La bataille contre l’inflation est en voie d’être gagnée dans la plupart des pays du monde, surtout à cause des hausses de taux d’intérêt qui ont freiné la croissance économique. L’inflation pourrait toutefois faire un retour brutal par des canaux imprévus. Ceux de Suez et de Panamá.

Les attaques des rebelles houthis en mer Rouge en appui au peuple palestinien, qui devaient être un contretemps temporaire, durent depuis deux mois et sont en train de paralyser le commerce mondial.

L’Organisation des Nations unies a sonné l’alarme la semaine dernière. Le volume de marchandises qui transitent par le canal de Suez est en baisse de 42 % depuis le début des hostilités, a relevé la Conférence des Nations unies pour le commerce et le développement (CNUCED).

Les géants du transport maritime Maersk et Hapag-Lloyd évitent la zone et ont préféré faire passer une partie de leur flotte par l’Afrique et le cap de Bonne-Espérance. La société pétrolière BP a aussi suspendu temporairement ses expéditions qui empruntent cette route maritime.

Le canal de Suez est une autoroute par laquelle transite environ 15 % du commerce mondial.
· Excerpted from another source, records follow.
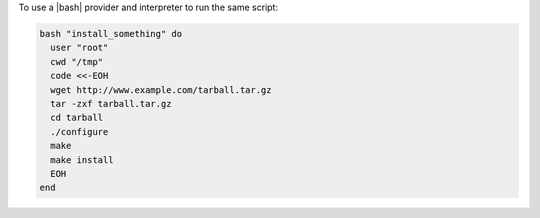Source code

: .. This is an included how-to. 

To use a |bash| provider and interpreter to run the same script:

.. code-block:: ruby

   bash "install_something" do
     user "root"
     cwd "/tmp"
     code <<-EOH
     wget http://www.example.com/tarball.tar.gz
     tar -zxf tarball.tar.gz
     cd tarball
     ./configure
     make
     make install
     EOH
   end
Il est le principal lien maritime entre l’Europe et l’Asie. Le détour par le cap de Bonne-Espérance allonge de trois semaines et de plusieurs millions de dollars le voyage d’un cargo.

Le blocage du canal de Suez survient alors que l’autre voie principale du commerce international, le canal de Panamá, fonctionne au ralenti en raison de la sécheresse. De 38 par jour, le nombre de navires qui transitent par le canal de Panamá a dû être réduit à 30 et pourrait diminuer encore si le niveau de l’eau ne remonte pas.

Ces perturbations ont fait monter en flèche le coût du transport de marchandises. Depuis le début du mois de décembre, les tarifs de transport de conteneurs entre l’Europe et l’Asie ont augmenté de 256 %. L’impact est généralisé : même si les navires qui font la route entre l’Asie et les États-Unis ne passent pas par le canal de Suez, les coûts de transport sont en hausse de 162 % sur ce trajet.

Un effet domino

Le coût du transport par conteneurs n’atteint pas le niveau stratosphérique qu’il affichait pendant la pandémie, mais toute la chaîne d’approvisionnement mondiale ressentira les effets de l’augmentation des coûts du transport maritime sous toutes ses formes. Les assurances, le carburant supplémentaire et les retards de livraison s’ajouteront à la facture.

Comme 80 % des marchandises dans le monde sont transportées par la voie maritime, des impacts à la hausse sont à prévoir sur le prix d’un grand nombre de biens, dont les produits alimentaires de base.

À plus court terme, l’inflation pourrait réapparaître avec l’augmentation des prix du pétrole, qui se répercute sur le coût d’à peu près tous les biens et services consommés dans le monde.

C’est une sérieuse menace pour les banques centrales, qui s’apprêtent à célébrer leur victoire sur l’inflation et laissent flotter la possibilité d’une baisse prochaine des taux d’intérêt.

Jusqu’à maintenant, les attaques des rebelles houthis contre des navires marchands dans la mer Rouge n’ont pas fait dévier la trajectoire à la baisse de l’inflation, du moins pas de ce côté-ci de l’Atlantique, a indiqué la semaine dernière le gouverneur de la Banque du Canada, Tiff Macklem.

La Banque du Canada a toutefois mis les hostilités en cours dans la mer Rouge et le conflit entre Israël et le Hamas en haut de sa liste des risques qui pourraient faire dérailler ses plans. « Si ce conflit devait s’étendre, les cours du pétrole pourraient grimper en flèche et les prix des biens échangeables s’accroître de façon importante », prévient la banque centrale dans son Rapport sur la politique monétaire.

Si ça arrive, les baisses de taux tant espérées pourraient se faire attendre plus longtemps.